Concurrency and Node

7 Dec 2016 Andrew Rademacher

Example code can be found here.

When Node.JS first came onto the scene it successfully popularized the event-loop. Ryan Dahl correctly identified a serious problem with the way that I/O is generally handled in concurrent environments. Many web servers, for example achieve concurrency by creating a new thread for every connection. In most platforms, this comes at a substantial cost. The default stack size in Java is 512KB, which means that if you have 1000 concurrent connections, your program will consume half a gigabyte of memory just for stack space. Additionally, forking threads in most systems costs an enormous amount of time, as does performing a context switch between two threads.

To address these issues, Node.JS uses a single thread with an event-loop. In this way, Node can handle 1000s of concurrent connections without any of the traditional detriments associated with threads. There is essentially no memory overhead per-connection, and there is no context switching.

When compared to traditional threading architectures, this is exactly the right approach to handling concurrency. In fact, Erlang's OTP libraries function in a very similar way. Each actor has a queue of messages, and only processes a single message at a time. Only after fully processing one message does it move on to the next.

However, this programming model imposes some extreme costs when it comes to the legibility of code. Consider the following two examples.

var request = require('request');

request('http://example.com/random-number', function (error, response, body) {
  if (!error && response.statusCode === 200) {
    console.log(JSON.parse(body));
  }
});
var request = require('request');

var response = request('http://example.com/random-number');

if (response.statusCode === 200) {
  console.log(JSON.parse(response.body));
}

In the first example we see what an HTTP request would typically look like in Node. In the second we see what it could be like if Node had threads.

- [DATASET ROWS]
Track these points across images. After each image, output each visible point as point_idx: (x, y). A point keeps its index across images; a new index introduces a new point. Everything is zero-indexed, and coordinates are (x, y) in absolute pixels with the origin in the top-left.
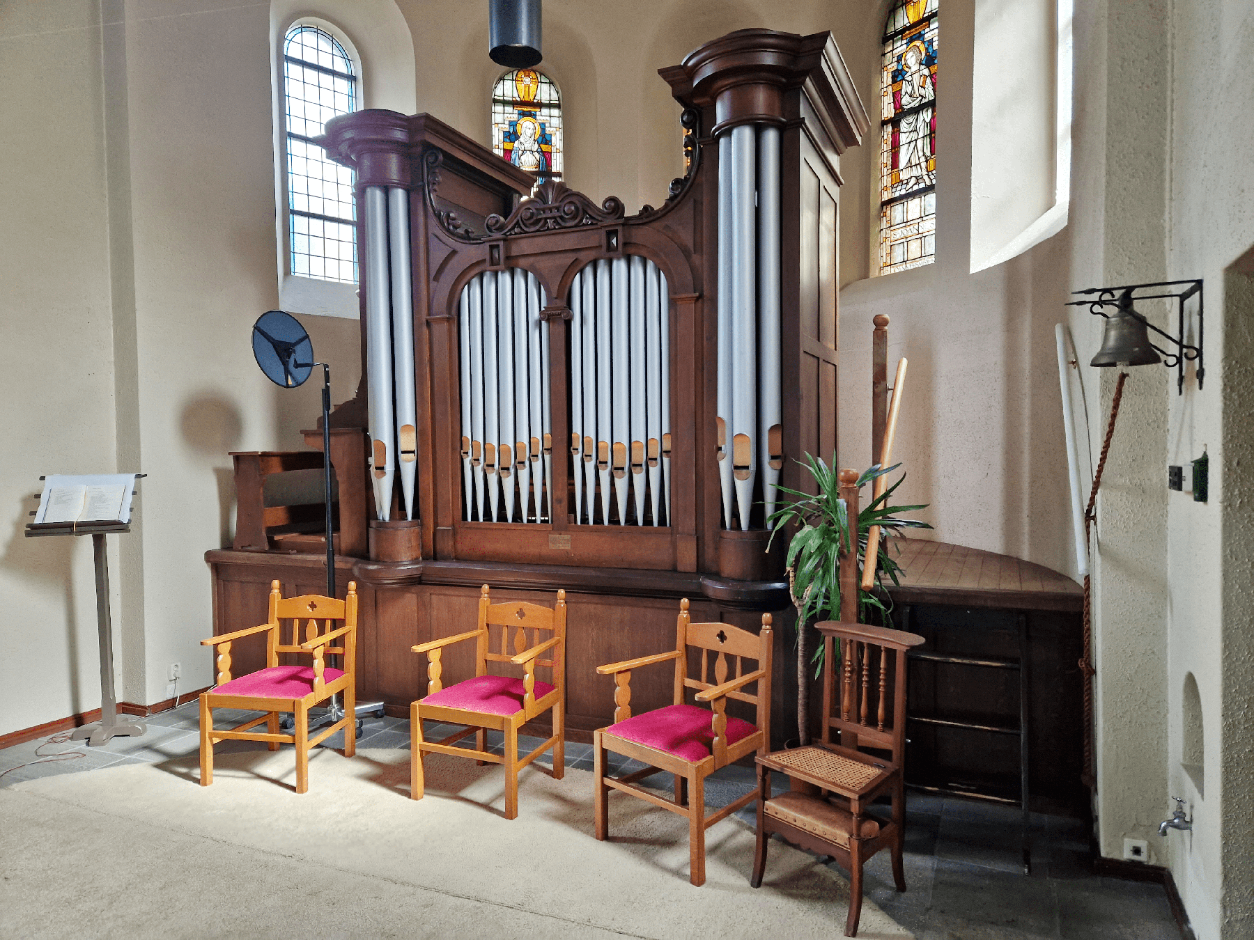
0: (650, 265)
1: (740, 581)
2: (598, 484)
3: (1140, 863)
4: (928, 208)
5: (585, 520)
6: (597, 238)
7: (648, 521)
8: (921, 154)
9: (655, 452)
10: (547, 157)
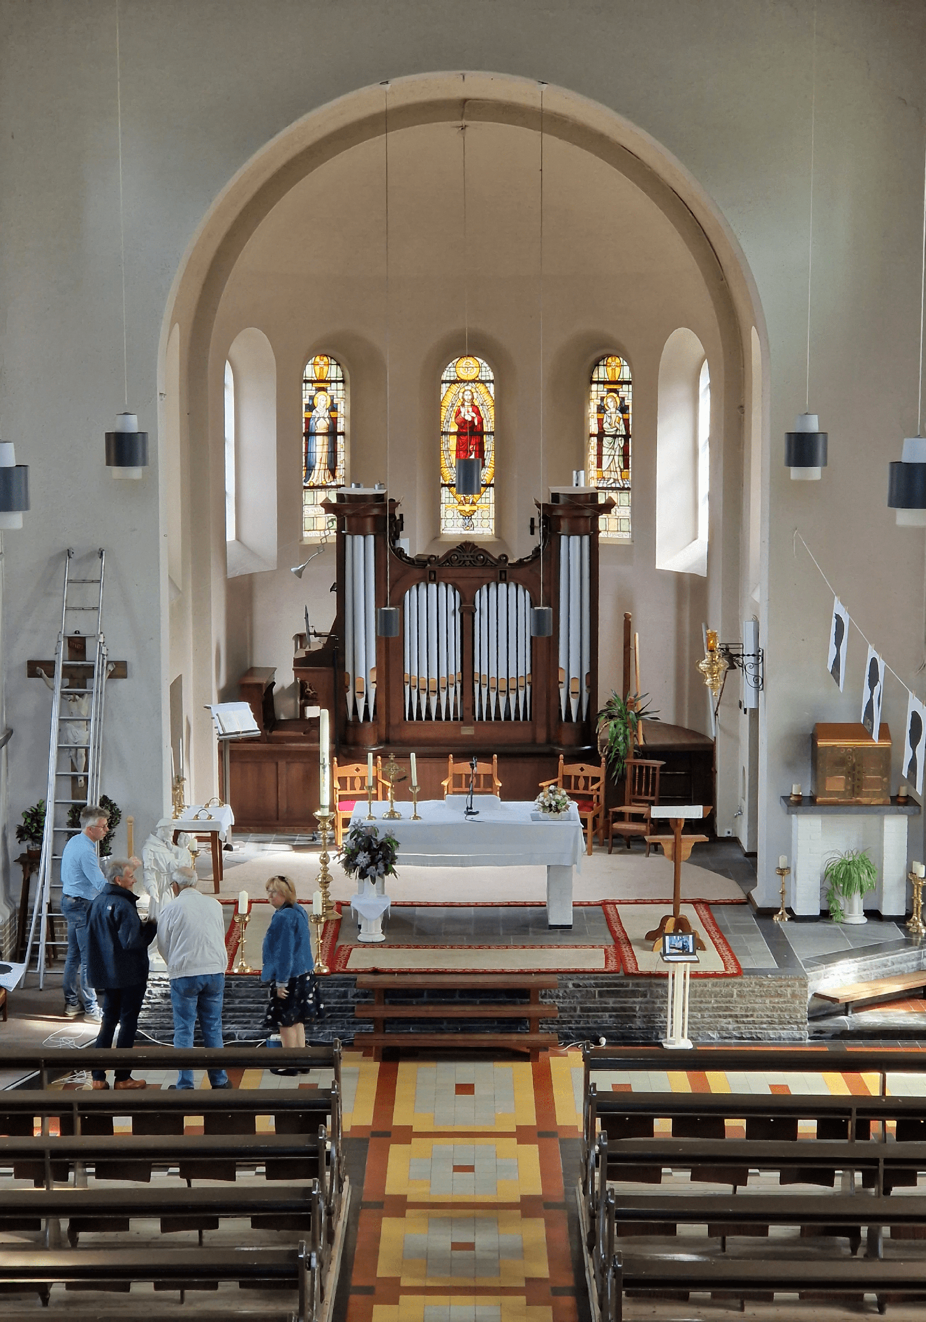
0: (450, 586)
1: (570, 746)
2: (489, 699)
3: (730, 837)
4: (622, 501)
5: (481, 718)
6: (491, 573)
7: (517, 718)
8: (617, 466)
9: (522, 682)
10: (334, 421)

- [TASK GOAL] Please retype the article on concurrency and Node from above in full, keeping every word, line, and code snippet unchanged.

- [WRITTEN SOLUTION]
Concurrency and Node

7 Dec 2016 Andrew Rademacher

Example code can be found here.

When Node.JS first came onto the scene it successfully popularized the event-loop. Ryan Dahl correctly identified a serious problem with the way that I/O is generally handled in concurrent environments. Many web servers, for example achieve concurrency by creating a new thread for every connection. In most platforms, this comes at a substantial cost. The default stack size in Java is 512KB, which means that if you have 1000 concurrent connections, your program will consume half a gigabyte of memory just for stack space. Additionally, forking threads in most systems costs an enormous amount of time, as does performing a context switch between two threads.

To address these issues, Node.JS uses a single thread with an event-loop. In this way, Node can handle 1000s of concurrent connections without any of the traditional detriments associated with threads. There is essentially no memory overhead per-connection, and there is no context switching.

When compared to traditional threading architectures, this is exactly the right approach to handling concurrency. In fact, Erlang's OTP libraries function in a very similar way. Each actor has a queue of messages, and only processes a single message at a time. Only after fully processing one message does it move on to the next.

However, this programming model imposes some extreme costs when it comes to the legibility of code. Consider the following two examples.

var request = require('request');

request('http://example.com/random-number', function (error, response, body) {
  if (!error && response.statusCode === 200) {
    console.log(JSON.parse(body));
  }
});
var request = require('request');

var response = request('http://example.com/random-number');

if (response.statusCode === 200) {
  console.log(JSON.parse(response.body));
}

In the first example we see what an HTTP request would typically look like in Node. In the second we see what it could be like if Node had threads.